山形県一般県道349号
鶴岡村上線旧道 笹根隧道
第2部 「通せん坊の隧道」
2023年10月14日 探索 2024年4月7日 公開
通せん坊の隧道
視界の先に見える、白いガードレールがちゃんと見える場所にやってきた。
思った通り、白いガードレールは道幅全体を通行止めにするべく、その身体全身で道を通せんぼしている。そして、その先には…!
笹根隧道だ!
森の中に佇む、雰囲気満点のいい隧道じゃないか!。隧道と、その周囲の森の雰囲気、ところどころに見える木漏れ日、路面には「適度な」下草、そしてこれまた適度に年月を重ねてきたであろうコンクリートの坑門。それはまるで一服の絵のような雰囲気の風景で、実に美しい風景がそこにあった。そして何故か坑門の付近が妙に広々としていて、およそこの道に相応しくない広場がそこにある。もしかして、この辺りに現道の笹根トンネルの現地工事事務所でも置かれていたのだろうか。付近をウロウロしてみたが、その痕跡は残念ながら見当たらなかった。
ふと路肩に目をやると、工事でこんな姿になったのか、それとも度重なる積雪でこんな姿になってしまったのか(たぶん後者だろうとは思うが)、ひしゃげてしまった路肩防護施設であるガードパイプの姿があった。その先は深い谷、ここから柵を越えて先に行ってしまえば、深い谷めがけて真っ逆さまになってしまう。

保存データ:

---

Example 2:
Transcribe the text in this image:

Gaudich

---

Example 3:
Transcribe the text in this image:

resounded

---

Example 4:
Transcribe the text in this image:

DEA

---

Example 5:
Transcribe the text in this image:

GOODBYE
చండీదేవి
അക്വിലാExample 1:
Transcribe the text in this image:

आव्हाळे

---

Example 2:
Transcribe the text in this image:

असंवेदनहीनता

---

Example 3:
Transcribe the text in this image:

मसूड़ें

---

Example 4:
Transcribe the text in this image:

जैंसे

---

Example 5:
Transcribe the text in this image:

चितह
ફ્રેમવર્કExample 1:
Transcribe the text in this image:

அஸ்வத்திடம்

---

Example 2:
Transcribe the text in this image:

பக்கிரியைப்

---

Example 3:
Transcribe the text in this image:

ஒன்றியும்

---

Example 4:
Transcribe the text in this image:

課題一覧:
1. 笹根隧道の文章で、「一服の絵のような」風景をつくるものとして挙げられているものは何ですか。すべて答えてください。
2. 笹根隧道の文章から、「森の中に佇む、雰囲気満点のい」で始まり「て真っ逆さまになってしまう。」までの部分を一字一句そのまま書き写してください。

解答:
1. 隧道、その周囲の森の雰囲気、ところどころに見える木漏れ日、路面の「適度な」下草、コンクリートの坑門

2.
森の中に佇む、雰囲気満点のいい隧道じゃないか!。隧道と、その周囲の森の雰囲気、ところどころに見える木漏れ日、路面には「適度な」下草、そしてこれまた適度に年月を重ねてきたであろうコンクリートの坑門。それはまるで一服の絵のような雰囲気の風景で、実に美しい風景がそこにあった。そして何故か坑門の付近が妙に広々としていて、およそこの道に相応しくない広場がそこにある。もしかして、この辺りに現道の笹根トンネルの現地工事事務所でも置かれていたのだろうか。付近をウロウロしてみたが、その痕跡は残念ながら見当たらなかった。
ふと路肩に目をやると、工事でこんな姿になったのか、それとも度重なる積雪でこんな姿になってしまったのか(たぶん後者だろうとは思うが)、ひしゃげてしまった路肩防護施設であるガードパイプの姿があった。その先は深い谷、ここから柵を越えて先に行ってしまえば、深い谷めがけて真っ逆さまになってしまう。